Aus: Tauber Zeitung vom 2. September 2008 bzw.

Aus: Fränkische Nachrichten vom 9. August 2008
Mit Philosophie Perspektiven aufzeigen

Carl Gibson hat in Bad Mergentheim eine Philosophische Praxis gegründet / "Freie Kunden"

Von unserer Mitarbeiterin Kathrin Ulshöfer

Bad Mergentheim. Eine Arztpraxis kennt jeder aus eigener Erfahrung. Was aber ist eine Philosophische Praxis? Im Bad Mergentheimer Mittelstandszentrum gibt es eine solche Einrichtung. Vor etwa einem Jahr gründete Carl Gibson eine "Philosophische Praxis für ethische, anthropologische und lebensphilosophische Fragen".

Hier bietet Gibson, der Philosophie, Geschichte und Germanistik studiert hat, das philosophische Gespräch an. Sein Angebot richtet sich vor allem an Menschen, die ihre eigenen Denkansätze überprüfen wollen, heißt es auf der Homepage. Das kann beispielsweise ein erfolgreicher Manager sein, der sich ausgebrannt fühlt und keinen Sinn mehr sieht in seinem bisherigen Leben. Oder aber ein Künstler, der "Anregungen im Ästhetischen sucht", wie Gibson sagt.

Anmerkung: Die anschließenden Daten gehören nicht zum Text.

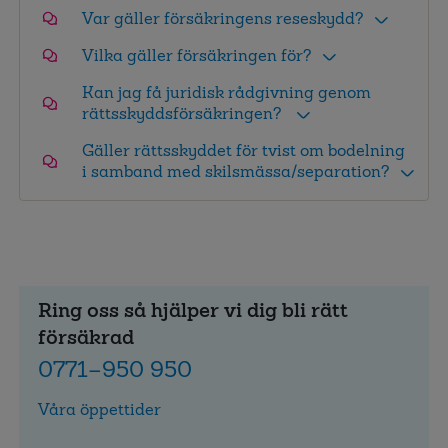
Var gäller försäkringens reseskydd?
Vilka gäller försäkringen för?
Kan jag få juridisk rådgivning genom
rättsskyddsförsäkringen?
Gäller rättsskyddet för tvist om bodelning
i samband med skilsmässa/separation?
Ring oss så hjälper vi dig bli rätt
försäkrad
0771–950 950
Våra öppettider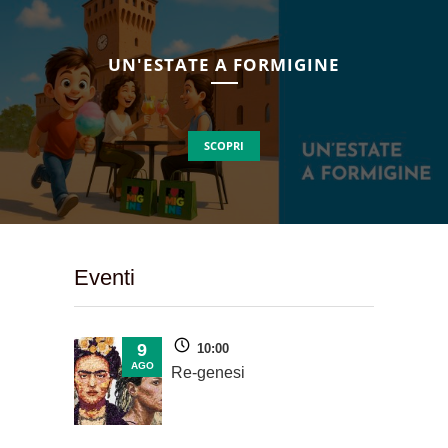
UN'ESTATE A FORMIGINE
SCOPRI
Eventi
9
10:00
AGO
Re-genesi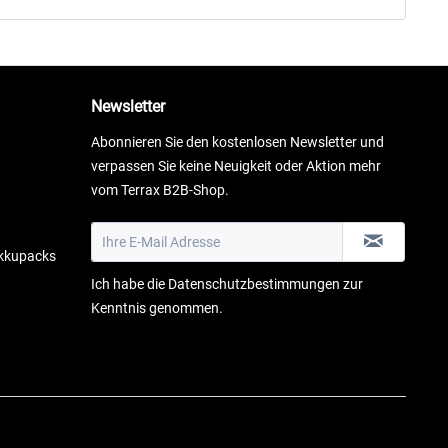
Newsletter
Abonnieren Sie den kostenlosen Newsletter und
verpassen Sie keine Neuigkeit oder Aktion mehr
vom Terrax B2B-Shop.
Akkupacks
Ich habe die
Datenschutzbestimmungen
zur
Kenntnis genommen.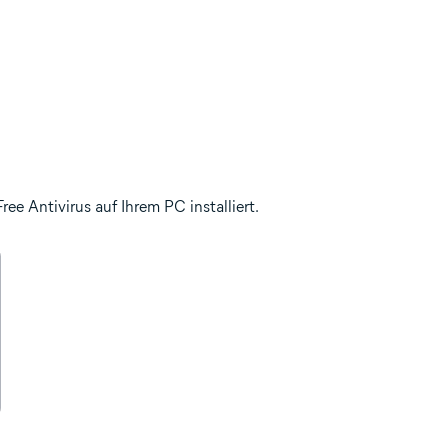
e Antivirus auf Ihrem PC installiert.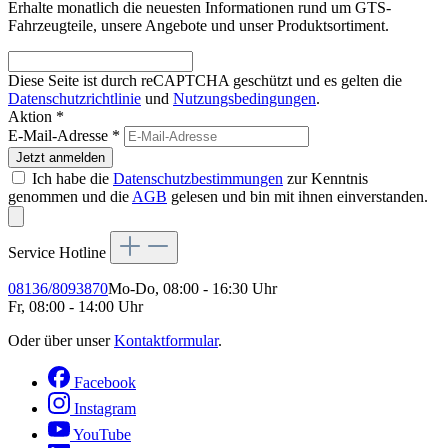
Erhalte monatlich die neuesten Informationen rund um GTS-
Fahrzeugteile, unsere Angebote und unser Produktsortiment.
Diese Seite ist durch reCAPTCHA geschützt und es gelten die
Datenschutzrichtlinie
und
Nutzungsbedingungen
.
Aktion *
E-Mail-Adresse
*
Jetzt anmelden
Ich habe die
Datenschutzbestimmungen
zur Kenntnis
genommen und die
AGB
gelesen und bin mit ihnen einverstanden.
Service Hotline
08136/8093870
Mo-Do, 08:00 - 16:30 Uhr
Fr, 08:00 - 14:00 Uhr
Oder über unser
Kontaktformular
.
Facebook
Instagram
YouTube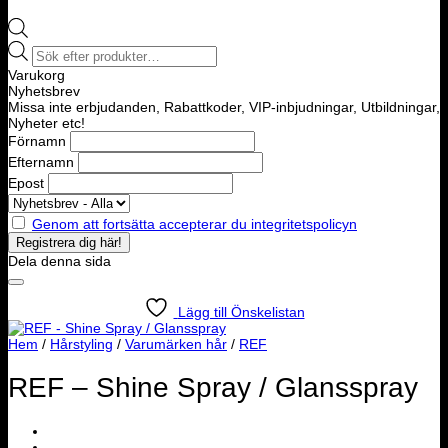
Products
search
Varukorg
Nyhetsbrev
Missa inte erbjudanden, Rabattkoder, VIP-inbjudningar, Utbildningar,
Nyheter etc!
Förnamn
Efternamn
Epost
Genom att fortsätta accepterar du integritetspolicyn
Dela denna sida
Lägg till Önskelistan
Hem
/
Hårstyling
/
Varumärken hår
/
REF
REF – Shine Spray / Glansspray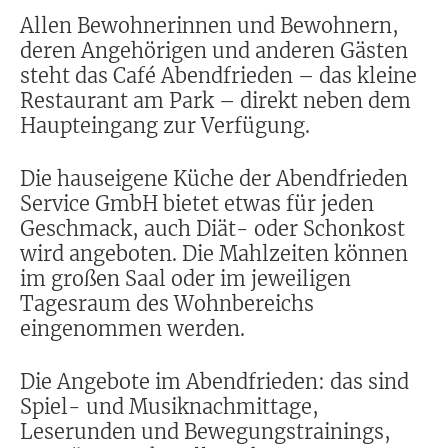
Allen Bewohnerinnen und Bewohnern,
deren Angehörigen und anderen Gästen
steht das Café Abendfrieden – das kleine
Restaurant am Park – direkt neben dem
Haupteingang zur Verfügung.
Die hauseigene Küche der Abendfrieden
Service GmbH bietet etwas für jeden
Geschmack, auch Diät- oder Schonkost
wird angeboten. Die Mahlzeiten können
im großen Saal oder im jeweiligen
Tagesraum des Wohnbereichs
eingenommen werden.
Die Angebote im Abendfrieden: das sind
Spiel- und Musiknachmittage,
Leserunden und Bewegungstrainings,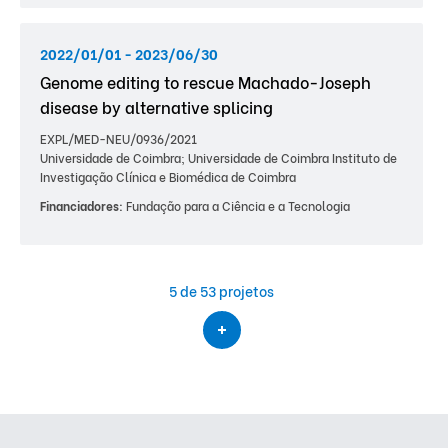
2022/01/01 - 2023/06/30
Genome editing to rescue Machado-Joseph
disease by alternative splicing
EXPL/MED-NEU/0936/2021
Universidade de Coimbra; Universidade de Coimbra Instituto de
Investigação Clínica e Biomédica de Coimbra
Financiadores:
Fundação para a Ciência e a Tecnologia
5
de 53 projetos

Er möchte in seiner Philosophischen Praxis Möglichkeiten ausloten und Denkalternativen aufzeigen - immer orientiert am praktischen Leben. "Philosophie sollte da sein, um Menschen, die monokausal gefangen sind, mehrere Denkrichtungen, Perspektiven und mehrere Methoden zu geben", sagt Gibson. Es gehe um das Definieren neuer Zielsetzungen und das Aufzeigen von Neuansätzen. Dabei greife er auf Erkenntnisse, Modelle und Lösungsansätze dreitausendjähriger Philosophie zurück.

Gibson, der nach eigenen Angaben auch als Unternehmensberater tätig ist, möchte "Ansprechpartner für Fragen in allen Lebenssituationen, die nicht von Krankheit bestimmt sind" sein. Der Philosoph und Autor, der an der Universität Würzburg Dozent war, sieht sich auf keinen Fall als Alternative zum Arzt oder zum Psychotherapeuten: "Ich bin weder Schamane noch Heilpraktiker", stellt er klar.

Im Mittelpunkt steht das Gespräch, das immer dialektisch aufgebaut ist. "Es findet keine Therapie im eigenen Sinne statt, da kein Kranker zu mir kommt", so Carl Gibson. Beim Arzt oder beim Psychotherapeuten sei man von Beginn an "stigmatisiert als Patient".

"Zu mir kommt man als freies Individuum", sagt er. Das erste Gespräch ist kostenlos, "dann entscheidet jeder, ob er mit mir den Dialog vertiefen will oder nicht". Auch den Ort des Gesprächs bestimmt der Kunde. Je nach Wunsch trifft man sich dann beispielsweise im Café, im Kurpark oder in der Philosophischen Praxis. Wichtig sei, dass zwischen dem Kunden und Carl Gibson ein Vertrauen entstehe. "Das ist das A und O", ist Gibson überzeugt. Wenn dieses nicht vorhanden sei, könne man einem Menschen auch nicht helfen.

Um zu helfen, müsse man "in die Tiefe gehen", so der Philosoph, und schauen, wie der jeweilige Mensch "vom Wesen her geformt" sei. Viele Menschen seien einsam "und wollen aus einer Sackgasse raus", sagt er. Für die Lösung gibt es kein Patentrezept. "Für den einen kann der Weg aus der Einsamkeit darin bestehen, eine neue Partnerschaft einzugehen, für den anderen sind es beispielsweise neue Hobbys", sagt Gibson. Bei allen Gesprächen jedenfalls gehe es im Grunde um die Existenzbewältigung.

Neu ist die Idee einer Philosophischen Praxis nicht. Das Konzept gibt es bereits seit Anfang der achtziger Jahre, insbesondere in Universitätsstädten und Ballungszentren. Dass Gibson Bad Mergentheim als Standort für seine Philosophische Praxis gewählt hat, ist kein Zufall. Anfang der Neunziger kam er ins Taubertal, um verschiedene Sachbücher zu schreiben, unter anderem das Buch "Brunnen und Quellen in Franken". 1993 gründete er das Institut für Wirtschaftsethik, das sich auch im Mittelstandszentrum befindet.